Dalam realitasnya, potensi pendidikan yang dimiliki oleh umat Islam, baik yang berbentuk madrasah dan sekolah maupun pendidikan tinggi nampak belum menjadi kekuatan aktual. Karena itu, menurut Malik Fadjar (Fadjar, 1999: 237), perlu dilakukan pembenahan dan pengembangan melalui dua pendekatan, yaitu microscopis (tinjauan mikro) dan macroscopic (tujuan makro). Dalam pendekatan yang pertama, pendidikan dianalisis dalam hubungannya dengan kerangka sosial yang lebih luas. Sedangkan dalam pendekatan yang kedua, pendidikan dianalisis sebagai satu kekuatan unit yang hidup dimana terdapat saling interaksi di dalam dirinya.

Oleh karena itu, kalau kita ingin menatap masa depan serta peran pendidikan Islam yang lebih artikulatif di masa datang, maka perlu ada keterbukaan wawasan dan keberanian di dalam memecahkan masalah-masalahnya secara mendasar dan menyeluruh yang berkaitan dengan: pertama, kejelasan antara yang dicita-citakan dengan langkah-langkah operasionalnya; Kedua, pemberdayaan (empowering) kelembagaan yang ada dengan menata kembali sistemnya; Ketiga, perbaikan, pembaruan dan pengembangan dalam sistem pengelolaan dan manajemennya; Keempat, peningkatan sumber daya manusia yang diperlukan (Fadjar, 1999: 237).

Khusus bagi instansi pendidikan tinggi islam (STAIN/IAIN/UIN/PTAI), sudah saatnya melakukan penataan kelembagaan, keluar dari kungkungan bonsai dalam bentuk STAIN/IAIN, sehingga dapat lebih kreatif dalam merespon kehendak dan perubahan sosial masyarakat. Menurut Maftuh Basyuni (2005: 5), upaya-upaya peningkatan kualitas pendidikan Islam bisa jadi dilakukan dengan bentuk dan model yang beraneka ragam.

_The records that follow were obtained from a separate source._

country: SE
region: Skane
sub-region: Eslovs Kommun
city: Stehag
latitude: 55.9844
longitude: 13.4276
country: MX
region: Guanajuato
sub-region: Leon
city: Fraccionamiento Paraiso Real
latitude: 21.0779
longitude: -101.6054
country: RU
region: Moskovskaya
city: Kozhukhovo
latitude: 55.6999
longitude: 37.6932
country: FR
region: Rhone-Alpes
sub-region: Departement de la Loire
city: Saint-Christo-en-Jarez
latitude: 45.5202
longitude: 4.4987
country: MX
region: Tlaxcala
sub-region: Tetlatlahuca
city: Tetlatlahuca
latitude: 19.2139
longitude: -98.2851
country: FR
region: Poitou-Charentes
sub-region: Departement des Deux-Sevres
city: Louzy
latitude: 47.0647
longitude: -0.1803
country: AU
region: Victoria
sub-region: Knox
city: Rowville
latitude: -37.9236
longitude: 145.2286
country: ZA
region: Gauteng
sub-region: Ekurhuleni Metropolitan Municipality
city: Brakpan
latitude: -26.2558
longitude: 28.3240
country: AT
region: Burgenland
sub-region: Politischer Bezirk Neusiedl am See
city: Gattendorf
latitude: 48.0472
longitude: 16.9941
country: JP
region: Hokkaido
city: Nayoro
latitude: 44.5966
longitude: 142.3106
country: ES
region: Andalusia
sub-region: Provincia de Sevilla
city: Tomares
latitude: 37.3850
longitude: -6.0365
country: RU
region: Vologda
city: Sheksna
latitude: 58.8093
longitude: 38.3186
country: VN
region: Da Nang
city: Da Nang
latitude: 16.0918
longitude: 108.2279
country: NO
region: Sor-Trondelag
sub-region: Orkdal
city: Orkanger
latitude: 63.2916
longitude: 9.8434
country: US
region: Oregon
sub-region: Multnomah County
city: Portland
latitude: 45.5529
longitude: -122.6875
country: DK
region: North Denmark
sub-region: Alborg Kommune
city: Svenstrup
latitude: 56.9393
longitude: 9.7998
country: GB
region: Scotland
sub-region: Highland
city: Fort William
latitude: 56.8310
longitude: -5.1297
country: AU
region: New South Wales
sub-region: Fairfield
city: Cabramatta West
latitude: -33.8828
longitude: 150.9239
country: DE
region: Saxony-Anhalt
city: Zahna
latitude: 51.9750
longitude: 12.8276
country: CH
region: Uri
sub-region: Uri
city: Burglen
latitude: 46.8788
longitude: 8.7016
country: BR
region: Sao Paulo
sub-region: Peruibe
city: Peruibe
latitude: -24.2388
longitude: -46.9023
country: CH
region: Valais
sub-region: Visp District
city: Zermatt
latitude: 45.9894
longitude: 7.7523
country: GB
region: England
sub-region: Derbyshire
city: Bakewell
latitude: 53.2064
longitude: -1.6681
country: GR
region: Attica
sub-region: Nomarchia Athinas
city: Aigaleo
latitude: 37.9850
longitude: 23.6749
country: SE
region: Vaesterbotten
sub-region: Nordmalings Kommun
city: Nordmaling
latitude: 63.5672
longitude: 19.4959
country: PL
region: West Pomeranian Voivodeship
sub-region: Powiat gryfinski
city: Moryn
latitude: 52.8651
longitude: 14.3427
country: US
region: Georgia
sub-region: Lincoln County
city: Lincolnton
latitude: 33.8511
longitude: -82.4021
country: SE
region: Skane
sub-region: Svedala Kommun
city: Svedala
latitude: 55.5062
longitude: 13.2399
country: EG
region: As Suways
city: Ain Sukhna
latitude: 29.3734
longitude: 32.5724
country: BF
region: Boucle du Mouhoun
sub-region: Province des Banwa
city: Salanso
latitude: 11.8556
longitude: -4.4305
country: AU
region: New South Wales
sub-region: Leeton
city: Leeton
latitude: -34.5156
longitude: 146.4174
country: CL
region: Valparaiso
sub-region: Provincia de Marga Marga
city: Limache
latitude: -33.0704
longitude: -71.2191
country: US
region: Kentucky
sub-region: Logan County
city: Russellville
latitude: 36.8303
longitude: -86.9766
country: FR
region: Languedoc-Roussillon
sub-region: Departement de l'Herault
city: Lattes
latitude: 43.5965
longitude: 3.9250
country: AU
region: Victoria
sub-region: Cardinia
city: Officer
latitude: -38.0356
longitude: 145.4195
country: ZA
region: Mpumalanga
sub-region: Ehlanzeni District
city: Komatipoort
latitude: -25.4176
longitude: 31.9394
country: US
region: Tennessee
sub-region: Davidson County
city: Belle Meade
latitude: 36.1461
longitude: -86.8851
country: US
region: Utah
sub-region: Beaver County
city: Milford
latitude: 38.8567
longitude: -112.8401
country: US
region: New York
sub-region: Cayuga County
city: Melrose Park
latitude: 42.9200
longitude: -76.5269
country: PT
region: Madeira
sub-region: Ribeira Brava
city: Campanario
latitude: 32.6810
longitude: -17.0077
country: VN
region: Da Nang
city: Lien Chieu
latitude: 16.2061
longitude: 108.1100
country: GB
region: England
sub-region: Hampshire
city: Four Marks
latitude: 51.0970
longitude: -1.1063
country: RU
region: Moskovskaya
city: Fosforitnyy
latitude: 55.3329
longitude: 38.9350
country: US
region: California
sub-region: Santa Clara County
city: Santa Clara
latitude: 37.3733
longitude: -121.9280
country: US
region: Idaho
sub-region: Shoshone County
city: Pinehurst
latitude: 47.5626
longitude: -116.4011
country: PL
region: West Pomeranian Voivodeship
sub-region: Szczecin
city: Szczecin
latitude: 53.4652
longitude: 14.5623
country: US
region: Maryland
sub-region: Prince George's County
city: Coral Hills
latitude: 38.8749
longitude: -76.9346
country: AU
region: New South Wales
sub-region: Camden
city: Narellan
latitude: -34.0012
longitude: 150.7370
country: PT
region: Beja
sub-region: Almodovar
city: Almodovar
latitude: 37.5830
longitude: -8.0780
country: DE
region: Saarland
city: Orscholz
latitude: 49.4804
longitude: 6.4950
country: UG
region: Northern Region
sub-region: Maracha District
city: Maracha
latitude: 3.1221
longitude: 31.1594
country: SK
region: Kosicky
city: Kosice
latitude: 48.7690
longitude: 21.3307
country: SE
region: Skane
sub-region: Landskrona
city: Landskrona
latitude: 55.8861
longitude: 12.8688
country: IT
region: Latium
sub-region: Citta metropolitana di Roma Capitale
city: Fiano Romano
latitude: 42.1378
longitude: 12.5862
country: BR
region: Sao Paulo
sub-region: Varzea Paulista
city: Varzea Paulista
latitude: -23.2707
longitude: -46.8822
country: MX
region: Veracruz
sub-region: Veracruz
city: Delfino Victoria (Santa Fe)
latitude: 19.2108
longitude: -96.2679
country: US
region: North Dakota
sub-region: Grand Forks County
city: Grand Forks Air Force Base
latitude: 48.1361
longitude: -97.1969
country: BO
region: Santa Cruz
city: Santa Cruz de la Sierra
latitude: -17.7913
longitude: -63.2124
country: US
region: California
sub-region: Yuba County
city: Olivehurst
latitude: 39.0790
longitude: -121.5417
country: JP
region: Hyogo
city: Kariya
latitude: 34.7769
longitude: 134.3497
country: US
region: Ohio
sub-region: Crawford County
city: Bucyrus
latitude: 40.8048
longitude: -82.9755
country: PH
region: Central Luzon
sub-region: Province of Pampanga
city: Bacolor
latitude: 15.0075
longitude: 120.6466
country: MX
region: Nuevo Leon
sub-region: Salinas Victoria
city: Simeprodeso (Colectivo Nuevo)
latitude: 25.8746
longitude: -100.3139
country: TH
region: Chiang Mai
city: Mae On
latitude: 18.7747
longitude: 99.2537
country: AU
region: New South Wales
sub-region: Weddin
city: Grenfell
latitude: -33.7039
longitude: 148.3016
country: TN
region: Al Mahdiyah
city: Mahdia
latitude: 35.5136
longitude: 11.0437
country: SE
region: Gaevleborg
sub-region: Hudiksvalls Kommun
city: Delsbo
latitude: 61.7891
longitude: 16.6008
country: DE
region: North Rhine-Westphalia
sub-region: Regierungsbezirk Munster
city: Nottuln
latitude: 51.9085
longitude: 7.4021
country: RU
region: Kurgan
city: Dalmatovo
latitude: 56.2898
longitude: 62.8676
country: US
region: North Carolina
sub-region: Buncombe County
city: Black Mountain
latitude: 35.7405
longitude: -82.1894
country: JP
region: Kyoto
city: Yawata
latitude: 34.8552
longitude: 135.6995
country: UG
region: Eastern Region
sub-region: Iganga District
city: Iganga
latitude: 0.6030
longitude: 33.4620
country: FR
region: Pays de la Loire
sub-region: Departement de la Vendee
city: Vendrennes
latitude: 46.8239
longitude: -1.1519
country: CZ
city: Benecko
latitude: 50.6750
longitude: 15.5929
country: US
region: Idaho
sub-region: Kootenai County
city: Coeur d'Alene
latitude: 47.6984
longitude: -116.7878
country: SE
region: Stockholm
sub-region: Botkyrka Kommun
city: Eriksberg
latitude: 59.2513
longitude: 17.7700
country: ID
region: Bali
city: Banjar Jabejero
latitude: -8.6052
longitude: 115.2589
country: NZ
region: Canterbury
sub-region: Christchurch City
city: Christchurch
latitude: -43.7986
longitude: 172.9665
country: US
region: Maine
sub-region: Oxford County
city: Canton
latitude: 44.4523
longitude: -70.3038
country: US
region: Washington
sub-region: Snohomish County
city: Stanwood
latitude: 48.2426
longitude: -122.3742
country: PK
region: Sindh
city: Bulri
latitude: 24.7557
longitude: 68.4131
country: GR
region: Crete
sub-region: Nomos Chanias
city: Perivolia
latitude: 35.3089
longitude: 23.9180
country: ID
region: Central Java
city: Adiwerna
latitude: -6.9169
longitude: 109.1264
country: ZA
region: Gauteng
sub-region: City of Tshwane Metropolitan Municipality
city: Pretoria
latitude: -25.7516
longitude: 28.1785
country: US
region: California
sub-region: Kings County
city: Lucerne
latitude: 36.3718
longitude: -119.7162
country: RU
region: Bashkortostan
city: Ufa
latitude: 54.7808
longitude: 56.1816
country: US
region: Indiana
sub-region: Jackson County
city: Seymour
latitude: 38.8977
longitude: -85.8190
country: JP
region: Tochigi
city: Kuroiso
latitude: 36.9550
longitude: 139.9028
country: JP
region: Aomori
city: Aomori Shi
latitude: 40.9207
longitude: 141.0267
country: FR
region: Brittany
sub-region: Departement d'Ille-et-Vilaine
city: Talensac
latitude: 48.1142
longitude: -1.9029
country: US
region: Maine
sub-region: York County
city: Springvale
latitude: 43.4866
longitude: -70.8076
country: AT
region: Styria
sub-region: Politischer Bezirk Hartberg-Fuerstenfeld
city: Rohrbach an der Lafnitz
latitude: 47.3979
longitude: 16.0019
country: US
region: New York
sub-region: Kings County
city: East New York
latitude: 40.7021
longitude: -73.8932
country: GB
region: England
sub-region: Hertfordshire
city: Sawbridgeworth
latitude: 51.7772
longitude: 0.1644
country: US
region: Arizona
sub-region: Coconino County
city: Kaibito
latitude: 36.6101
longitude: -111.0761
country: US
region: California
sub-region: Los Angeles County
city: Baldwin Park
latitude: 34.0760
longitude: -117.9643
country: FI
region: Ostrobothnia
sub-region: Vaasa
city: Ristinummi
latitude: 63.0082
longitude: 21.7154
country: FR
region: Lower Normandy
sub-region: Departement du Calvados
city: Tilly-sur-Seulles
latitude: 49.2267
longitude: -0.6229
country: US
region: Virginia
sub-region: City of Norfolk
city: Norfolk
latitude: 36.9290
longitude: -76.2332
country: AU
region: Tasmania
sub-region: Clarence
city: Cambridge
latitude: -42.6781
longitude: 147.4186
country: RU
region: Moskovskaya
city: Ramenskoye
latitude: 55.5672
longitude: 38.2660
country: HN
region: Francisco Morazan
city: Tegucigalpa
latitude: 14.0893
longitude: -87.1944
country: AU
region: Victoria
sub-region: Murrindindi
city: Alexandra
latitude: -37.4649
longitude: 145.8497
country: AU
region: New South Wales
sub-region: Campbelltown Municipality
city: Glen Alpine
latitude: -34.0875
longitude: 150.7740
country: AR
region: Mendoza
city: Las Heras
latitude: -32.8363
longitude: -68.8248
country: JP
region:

Akhirnya, penulis berkeyakinan bahwa pendidikan Islam mempunyai potensi untuk menempati leading position, minimal dengan dua modal dasar sebagaimana yang sering diungkapkan Husni Rahim dalam berbagai forum dan tulisan bahwa: pertama, Indonesia adalah negara dengan jumlah penduduk muslim terbesar di dunia. Mereka ini membutuhkan layanan pendidikan berciri khas Islam mulai jenjang pendidikan Dasar hingga Pendidikan Tinggi. Kedua, kesadaran masyarakat tentang arti pentingnya pendidikan yang berciri khas Islam mengalami perkembangan yang signifikan.

Kesimpulan

Berdasarkan paparan sebelumnya tentang kondisi pendidikan Islam dan tantangan perubahan serta rekonstruksi yang dapat dilakukan, penulis menarik beberapa kesimpulan sebagai berikut:

Dalam beberapa tahun terakhir, meskipun secara jumlah lembaga pendidikan Islam mengalami peningkatan, namun sebagian besar lembaga pendidikan Islam belum dikelola secara profesional baik dalam perencanaan, penyiapan tenaga pengajar, kurikulum maupun pelaksanaan pendidikannya. Hal ini menyebabkan lembaga pendidikan Islam belum memiliki daya saing yang tinggi sehingga menuntut adanya rekontruksi lembaga pendidikan Islam.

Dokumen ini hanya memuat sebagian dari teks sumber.